Friday, September 1, 2023

SAF Takes Legal Action Against Boston Police for Extended Delays in Firearm Permit Approvals


The Second Amendment Foundation (SAF) has initiated legal action against Michael Cox, the Police Commissioner of Boston, Massachusetts, citing excessive delays by the police department in processing applications for gun licenses. Joining SAF in the lawsuit are the Firearms Policy Coalition, Commonwealth Second Amendment, and private citizens Leslie Good, Kenley Exume, Robert Cox, and Rudolph White. They are legally represented by David Jensen from Jensen & Associates in Beacon, New York, and Jason A. Guida from Principe & Strasnick in Saugus, Massachusetts.

The legal complaint asserts that the Boston Police Department's licensing division causes undue delays for applicants, requiring them to wait for extended periods, often exceeding six months, just to be fingerprinted. This delay hampers the initiation of background checks necessary for the application process. According to the filing, the Licensing Unit ceased the processing or acceptance of applications for Firearm Identification Cards (FID) and Licenses to Carry (LTC) in March 2020 due to the COVID-19 outbreak. Even after resuming operations, the unit faced a substantial backlog that took months to clear before starting the actual licensing process, exceeding the 40-day period permitted by state law. 

SAF's founder and Executive Vice President, Alan M. Gottlieb, recalled, "In 2021 we sued over the delay and the case was ultimately settled at mediation. The wait list was to be eliminated by Oct. 31, 2021. However, this year the Licensing Unit is back to its same old foot dragging, making people wait for months to begin the application process. As a result, we're back in court to make the department comply with the law."

Adam Kraut, SAF's Executive Director, commented, "There is no plausible explanation for these delays. We can only conclude the commissioner has adopted a policy or instituted a practice of delaying applications for many months, which amounts to deprivation of rights under color of law. We're hoping the court provides a quick resolution to this practice and stops it cold."

(THINGS TO DO):
[a] In the lawsuit article, rewrite the passage from "The legal complaint" down to "by state law.", substituting "eight months" for "six months".
[b] Answer these questions from the lawsuit article:
(i) Which attorney from Jensen & Associates represents the plaintiffs?
(ii) By what date was the wait list to be eliminated under the earlier settlement?
(iii) What position does Adam Kraut hold at SAF?
The records that follow were taken from a separate source.

Collected data
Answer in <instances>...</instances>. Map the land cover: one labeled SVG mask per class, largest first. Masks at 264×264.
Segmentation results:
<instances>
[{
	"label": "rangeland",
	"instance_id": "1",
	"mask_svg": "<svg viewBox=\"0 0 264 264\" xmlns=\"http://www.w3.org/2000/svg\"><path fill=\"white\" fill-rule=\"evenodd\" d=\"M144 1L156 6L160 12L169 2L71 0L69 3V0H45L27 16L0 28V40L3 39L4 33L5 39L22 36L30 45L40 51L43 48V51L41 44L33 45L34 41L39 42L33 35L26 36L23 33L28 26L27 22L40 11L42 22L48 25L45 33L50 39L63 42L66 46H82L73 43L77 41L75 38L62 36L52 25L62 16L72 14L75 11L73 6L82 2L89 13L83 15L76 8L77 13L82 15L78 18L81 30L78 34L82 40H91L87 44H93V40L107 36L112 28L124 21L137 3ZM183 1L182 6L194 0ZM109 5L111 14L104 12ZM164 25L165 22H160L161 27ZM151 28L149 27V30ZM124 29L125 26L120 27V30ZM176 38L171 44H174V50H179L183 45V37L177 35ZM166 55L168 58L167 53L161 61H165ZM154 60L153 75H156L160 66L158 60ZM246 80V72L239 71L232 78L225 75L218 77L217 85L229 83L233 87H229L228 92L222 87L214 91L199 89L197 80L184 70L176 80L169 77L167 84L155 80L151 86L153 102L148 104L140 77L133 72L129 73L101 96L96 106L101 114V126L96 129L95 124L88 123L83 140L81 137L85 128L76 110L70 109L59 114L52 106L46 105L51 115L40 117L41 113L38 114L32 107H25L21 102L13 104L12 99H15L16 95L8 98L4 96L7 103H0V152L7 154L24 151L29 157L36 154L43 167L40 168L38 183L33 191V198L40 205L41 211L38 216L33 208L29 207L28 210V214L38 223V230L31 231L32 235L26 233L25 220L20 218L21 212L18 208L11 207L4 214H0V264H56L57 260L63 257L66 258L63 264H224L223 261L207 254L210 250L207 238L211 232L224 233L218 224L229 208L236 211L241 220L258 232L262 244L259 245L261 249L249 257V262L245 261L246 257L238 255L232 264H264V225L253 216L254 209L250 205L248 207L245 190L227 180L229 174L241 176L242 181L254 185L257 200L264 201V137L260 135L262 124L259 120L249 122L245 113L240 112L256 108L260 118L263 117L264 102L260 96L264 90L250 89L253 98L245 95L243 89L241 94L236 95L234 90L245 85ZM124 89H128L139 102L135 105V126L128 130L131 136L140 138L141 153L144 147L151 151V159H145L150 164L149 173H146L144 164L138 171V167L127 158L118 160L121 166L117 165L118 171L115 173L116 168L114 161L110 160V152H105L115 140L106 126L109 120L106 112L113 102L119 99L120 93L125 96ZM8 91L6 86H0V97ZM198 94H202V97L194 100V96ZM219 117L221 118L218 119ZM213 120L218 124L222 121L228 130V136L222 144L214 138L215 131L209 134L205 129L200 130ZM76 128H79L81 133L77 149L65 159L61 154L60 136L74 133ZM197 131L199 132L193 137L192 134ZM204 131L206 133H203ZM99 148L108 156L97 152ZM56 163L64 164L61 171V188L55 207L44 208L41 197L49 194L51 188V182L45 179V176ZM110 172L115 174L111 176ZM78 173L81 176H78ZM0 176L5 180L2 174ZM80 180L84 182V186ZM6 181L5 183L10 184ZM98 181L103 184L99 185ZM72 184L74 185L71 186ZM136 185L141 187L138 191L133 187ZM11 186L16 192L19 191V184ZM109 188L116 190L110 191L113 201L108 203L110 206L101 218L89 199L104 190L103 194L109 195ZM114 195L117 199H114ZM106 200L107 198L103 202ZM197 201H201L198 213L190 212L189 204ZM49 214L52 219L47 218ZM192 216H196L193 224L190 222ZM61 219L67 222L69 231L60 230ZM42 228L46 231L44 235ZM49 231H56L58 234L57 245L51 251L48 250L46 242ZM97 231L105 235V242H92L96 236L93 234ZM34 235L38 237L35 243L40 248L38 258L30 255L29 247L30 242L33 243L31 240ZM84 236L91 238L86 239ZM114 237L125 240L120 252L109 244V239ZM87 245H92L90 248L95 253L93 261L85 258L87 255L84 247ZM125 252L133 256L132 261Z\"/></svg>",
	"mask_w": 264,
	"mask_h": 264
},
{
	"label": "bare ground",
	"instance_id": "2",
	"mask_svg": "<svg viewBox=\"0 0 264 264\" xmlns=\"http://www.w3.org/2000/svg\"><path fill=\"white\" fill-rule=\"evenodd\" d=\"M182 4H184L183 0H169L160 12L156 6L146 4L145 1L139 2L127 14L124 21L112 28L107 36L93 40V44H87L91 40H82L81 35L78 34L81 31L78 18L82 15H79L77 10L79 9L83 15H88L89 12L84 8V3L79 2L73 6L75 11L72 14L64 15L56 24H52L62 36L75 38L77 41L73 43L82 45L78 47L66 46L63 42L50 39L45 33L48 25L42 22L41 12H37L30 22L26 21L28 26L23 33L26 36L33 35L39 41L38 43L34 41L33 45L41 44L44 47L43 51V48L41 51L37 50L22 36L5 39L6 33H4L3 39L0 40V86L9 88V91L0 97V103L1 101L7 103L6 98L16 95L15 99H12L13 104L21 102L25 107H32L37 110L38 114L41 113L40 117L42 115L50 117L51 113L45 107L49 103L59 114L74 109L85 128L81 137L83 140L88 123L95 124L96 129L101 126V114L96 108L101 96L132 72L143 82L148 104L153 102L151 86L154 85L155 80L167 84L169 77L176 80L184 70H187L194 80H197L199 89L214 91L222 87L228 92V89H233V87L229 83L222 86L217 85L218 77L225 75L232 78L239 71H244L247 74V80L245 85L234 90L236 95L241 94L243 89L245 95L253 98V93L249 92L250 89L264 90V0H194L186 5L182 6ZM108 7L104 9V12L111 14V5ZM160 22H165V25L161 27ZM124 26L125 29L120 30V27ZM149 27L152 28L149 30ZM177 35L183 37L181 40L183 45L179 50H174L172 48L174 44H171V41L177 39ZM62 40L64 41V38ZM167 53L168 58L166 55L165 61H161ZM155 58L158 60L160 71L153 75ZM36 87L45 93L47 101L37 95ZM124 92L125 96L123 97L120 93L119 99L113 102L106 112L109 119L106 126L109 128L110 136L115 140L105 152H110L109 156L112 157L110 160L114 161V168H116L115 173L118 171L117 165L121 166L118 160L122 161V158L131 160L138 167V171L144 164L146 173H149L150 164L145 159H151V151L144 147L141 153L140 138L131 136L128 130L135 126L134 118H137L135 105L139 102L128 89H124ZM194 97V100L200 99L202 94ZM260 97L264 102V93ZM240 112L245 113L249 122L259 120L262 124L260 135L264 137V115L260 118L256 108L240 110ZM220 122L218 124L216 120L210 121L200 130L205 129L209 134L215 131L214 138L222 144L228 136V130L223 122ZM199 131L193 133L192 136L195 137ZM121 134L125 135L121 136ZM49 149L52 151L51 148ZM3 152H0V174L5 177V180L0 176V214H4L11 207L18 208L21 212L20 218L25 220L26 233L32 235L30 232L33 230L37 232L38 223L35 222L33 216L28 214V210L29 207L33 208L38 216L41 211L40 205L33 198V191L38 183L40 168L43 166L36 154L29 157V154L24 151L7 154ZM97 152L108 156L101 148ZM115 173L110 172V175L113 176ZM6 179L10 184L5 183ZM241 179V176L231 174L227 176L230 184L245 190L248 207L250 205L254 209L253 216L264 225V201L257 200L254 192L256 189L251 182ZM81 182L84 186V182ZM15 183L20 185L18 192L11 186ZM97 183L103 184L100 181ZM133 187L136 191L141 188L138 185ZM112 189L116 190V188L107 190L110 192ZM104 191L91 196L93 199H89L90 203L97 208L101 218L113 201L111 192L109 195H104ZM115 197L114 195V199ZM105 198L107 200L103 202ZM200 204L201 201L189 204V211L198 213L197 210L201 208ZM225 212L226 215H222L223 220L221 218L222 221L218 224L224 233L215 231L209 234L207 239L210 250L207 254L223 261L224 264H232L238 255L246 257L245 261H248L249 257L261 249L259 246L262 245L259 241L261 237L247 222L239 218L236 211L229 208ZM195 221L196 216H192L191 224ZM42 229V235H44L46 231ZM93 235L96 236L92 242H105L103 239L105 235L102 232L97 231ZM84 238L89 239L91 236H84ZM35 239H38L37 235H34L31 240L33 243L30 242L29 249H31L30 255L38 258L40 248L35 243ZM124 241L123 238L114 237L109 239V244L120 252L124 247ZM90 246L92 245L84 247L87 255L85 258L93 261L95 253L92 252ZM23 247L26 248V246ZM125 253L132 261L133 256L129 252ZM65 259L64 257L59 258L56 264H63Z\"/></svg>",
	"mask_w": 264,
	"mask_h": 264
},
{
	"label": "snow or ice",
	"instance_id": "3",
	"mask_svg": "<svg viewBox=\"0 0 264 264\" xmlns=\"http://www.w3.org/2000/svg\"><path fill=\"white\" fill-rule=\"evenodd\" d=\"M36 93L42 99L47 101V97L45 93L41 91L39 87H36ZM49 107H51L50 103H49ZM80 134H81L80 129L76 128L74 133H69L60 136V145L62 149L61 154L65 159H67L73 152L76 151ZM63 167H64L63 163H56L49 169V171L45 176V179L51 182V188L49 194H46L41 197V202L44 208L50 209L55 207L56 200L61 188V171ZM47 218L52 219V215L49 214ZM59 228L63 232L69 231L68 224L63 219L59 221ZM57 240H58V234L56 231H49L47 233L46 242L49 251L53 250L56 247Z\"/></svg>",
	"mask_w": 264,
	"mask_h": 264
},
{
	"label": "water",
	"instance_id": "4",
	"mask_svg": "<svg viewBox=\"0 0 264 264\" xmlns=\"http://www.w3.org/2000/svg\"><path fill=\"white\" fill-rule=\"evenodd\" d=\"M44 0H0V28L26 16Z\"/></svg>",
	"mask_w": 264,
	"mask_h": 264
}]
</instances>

(SOLUTIONS TO THE PROBLEMS):
[a]
The legal complaint asserts that the Boston Police Department's licensing division causes undue delays for applicants, requiring them to wait for extended periods, often exceeding eight months, just to be fingerprinted. This delay hampers the initiation of background checks necessary for the application process. According to the filing, the Licensing Unit ceased the processing or acceptance of applications for Firearm Identification Cards (FID) and Licenses to Carry (LTC) in March 2020 due to the COVID-19 outbreak. Even after resuming operations, the unit faced a substantial backlog that took months to clear before starting the actual licensing process, exceeding the 40-day period permitted by state law.

[b]
(i) David Jensen
(ii) Oct. 31, 2021
(iii) Executive Director